NP who is an AP teacher and this is an absolutely fantastic response. I always try to tell students and parents this but they just can’t understand the nuances. Can you please come be the AP at my school?


+1

This comment is spot on. It needs to be included in every school’s student handbook!
Anonymous
Lots of good points here, and I would add the following:

-You can find global AP scores by Googling that phrase and “Trevor Packer” who compiles them year. These scores will show some interesting patterns, especially over a decade or more, and can be useful to compare with school scores.

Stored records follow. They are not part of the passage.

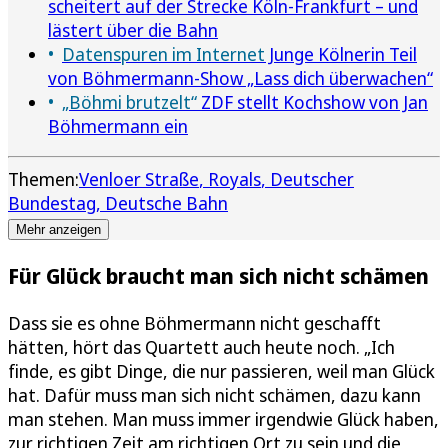
scheitert auf der Strecke Köln-Frankfurt – und
lästert über die Bahn
Datenspuren im Internet
Junge Kölnerin Teil
von Böhmermann-Show „Lass dich überwachen“
„Böhmi brutzelt“
ZDF stellt Kochshow von Jan
Böhmermann ein
Themen:
Venloer Straße
Royals
Deutscher
Bundestag
Deutsche Bahn
Mehr anzeigen
Für Glück braucht man sich nicht schämen
Dass sie es ohne Böhmermann nicht geschafft
hätten, hört das Quartett auch heute noch. „Ich
finde, es gibt Dinge, die nur passieren, weil man Glück
hat. Dafür muss man sich nicht schämen, dazu kann
man stehen. Man muss immer irgendwie Glück haben,
zur richtigen Zeit am richtigen Ort zu sein und die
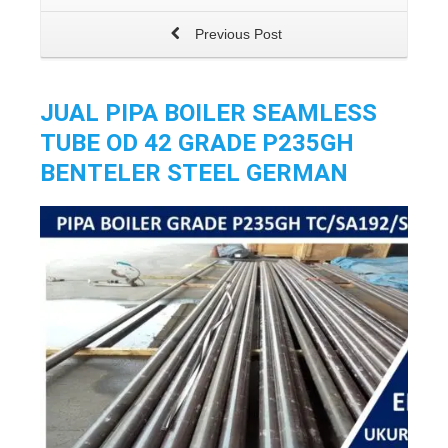
Previous Post
JUAL PIPA BOILER SEAMLESS
TUBE OD 42 GRADE P235GH
BENTELER STEEL GERMAN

-I have taught AP Lit for 17 years and have consistently achieved some of the top scores in my school, my state, and I guess also the country. I can tell you that scoring well on the exam has gotten much easier over the years. Partly this is because of positive changes like using a more practical rubric, partly it’s smaller, more subtle tweaks. It’s not ever openly acknowledged but it’s very obvious to a veteran teacher—students, even top students, do not have the reading and writing skills they once did. Yet they consistently score much higher than they once did. Again, you can see this trend in the global scores. As much as I would like to say this is a result of improved teaching, it’s pretty obvious it’s not. I see what my students write all year, I score them honestly, and I know what they would have gotten on the exam 10 years ago.

-AP Classroom is a limited tool. I can teach the skills much better than the videos can, and in a much more engaging way. That’s not arrogance, that’s just what any decent in-person teacher can do, because most kids do not learn well from videos and online, as we know from the pandemic. I am concerned that some newer teachers rely on it way too heavily. Some of the videos I have watched are just pretty bad, to be honest.

—The best resource for students and teachers alike are the old test questions and scored student samples available on AP Central.

—It really helps if the teacher is both a good classroom instructor AND has deep knowledge in their field. I have a Masters degree in English, and continuing credits in education, not the other way around. Not to be a jerk, but the education classes I took were not rigorous and would not have prepared me to teach AP. Years of high level literary reading and demanding literary analysis assignments in undergrad and grad were what did that…

Sorry to write so much, but I think some of this might be helpful for parents to know.

And as I always say, we won’t get consistently top quality educators until we demand more, respect them more and pay them more. It’s how every other field works and education is no exception
Anonymous
Anonymous wrote:These are college-level classes. You student should be studying at home, not being pushed over the finish line by the teacher.

Some teachers are good, and some are bad, but you won't see it in the test pass rate.